Springsteen claims he is a big believer in the old saw "Trust the art, not the artist." But Springsteen devotees love the songs and the singer equally, and by playing his fans' experiences back to them over stadium speakers, Springsteen has been an active partner in a pop syllogism: he sings about people like me; he looks and dresses like me; therefore he must be a person like me! Perhaps what Springsteen means, as some of his friends suggest, is that he feels less worthy than the people he sings about. Perhaps that's why touring, communing with those who adore him (and whom he adores) is such a critical part of Springsteen's life.

In mid-July, Springsteen and the E Street Band were holed up in a small theater on the Fort Monmouth Army base, cramming for a 46-city tour that starts Aug. 7. During a break backstage, the band members were playing their consummate blue-collar roles. Guitarist "Little" Steven Van Zandt says he has to move out of his Eighth Avenue apartment in Manhattan after 20 years. "The place is fallin' apart." Drummer Max Weinberg suggests Steve check out a place in the legendary Upper West Side apartment building the Dakota; Van Zandt looks as if he has just been told to eat his pizza with a knife and fork. "Yeah, for $7 million?
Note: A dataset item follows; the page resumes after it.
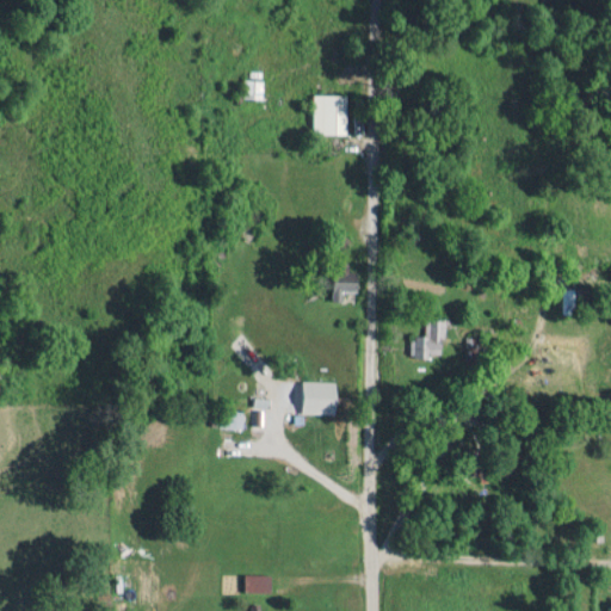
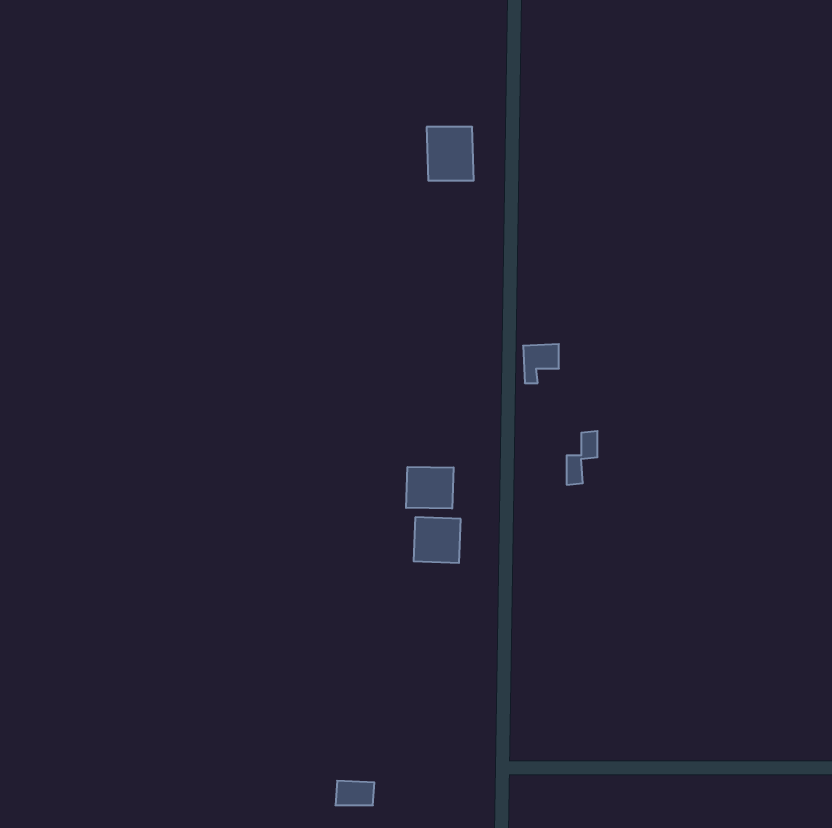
building: [333,273,359,302] -> [523,344,559,383]
building: none -> [406,467,454,509]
Very funny," he responds.

Meanwhile, at 52 Springsteen still looks as if he just strolled off the cover of Born in the U.S.A. As E Street Band member No. 9 in a black sleeveless undershirt and tan work pants, he moves across the stage like a camp counselor, all energy and encouragement as the group struggles to get the new songs down: "I know this stuff is hard. Don't worry; we'll get it, and it's gonna be fabulous! Now what we're gonna do this time ..." During a break, Springsteen bounds out into the house seats. He thinks the pace of the band's learning curve is fine. He is happy to be playing with his old friends. But he is also not satisfied. "If I have a good trait, it's probably relentlessness," he says. "I'm a hound dog on the prowl. I can't be shook!"
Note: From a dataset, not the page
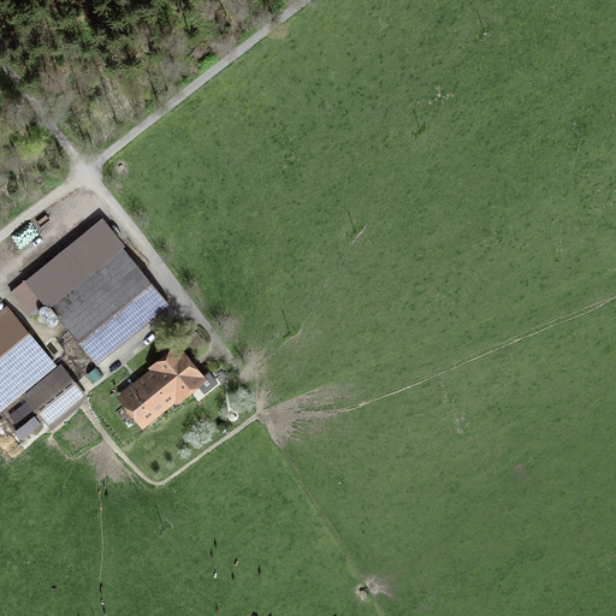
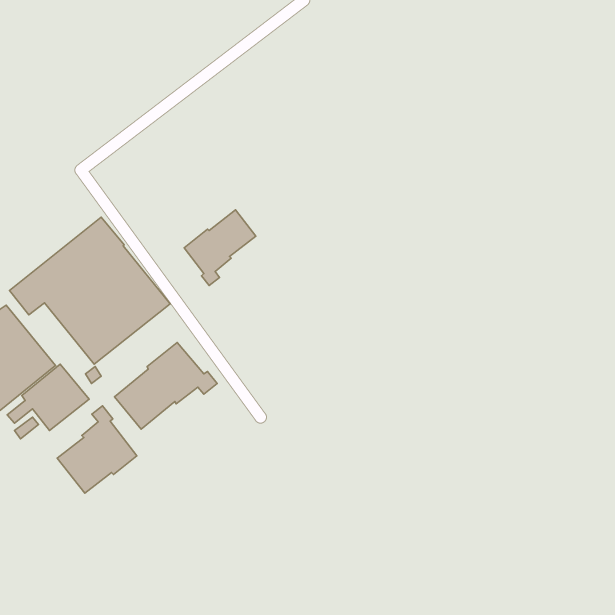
building: none -> [184,210,256,285]
building: none -> [57,406,137,493]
When not near a guitar, Springsteen tends to be quiet, serious and very still. With a Fender in his hands, he's a horse that can't wait to run. He loves playing music for anyone, anywhere, anytime. "Ultimately," he says, "it's not anything near a selfless experience. It's very self-fulfilling and revitalizing. I'm up there trying to fire myself up. When the metal hits the pedal—bang!—I got a destination that I am moving toward, and I'm not gonna be satisfied till I get there. For me." Of course, Springsteen's pleasure is famously infectious. Springsteen feeds off the crowd, which feeds off him in an endless cycle of stadium euphoria.

When he is onstage, Springsteen says, he sometimes feels like a preacher, and on the last E Street Band tour, he did a mock monologue in a fire-and-brimstone voice about the power of music. "It was one of those things that was joking but serious at the same time," he says. Springsteen is a lapsed Catholic, but whether he is telling Scialfa that he wants her backup vocals to be "more gospel" or asking his listeners to "come on up for The Rising," he understands that spiritual revival is a necessity and that it has to be a communal experience. "I think that fits in with the concept of our band as a group of witnesses," he says. "That's one of our functions. We're here to testify to what we have seen." And to hear the testimony of others.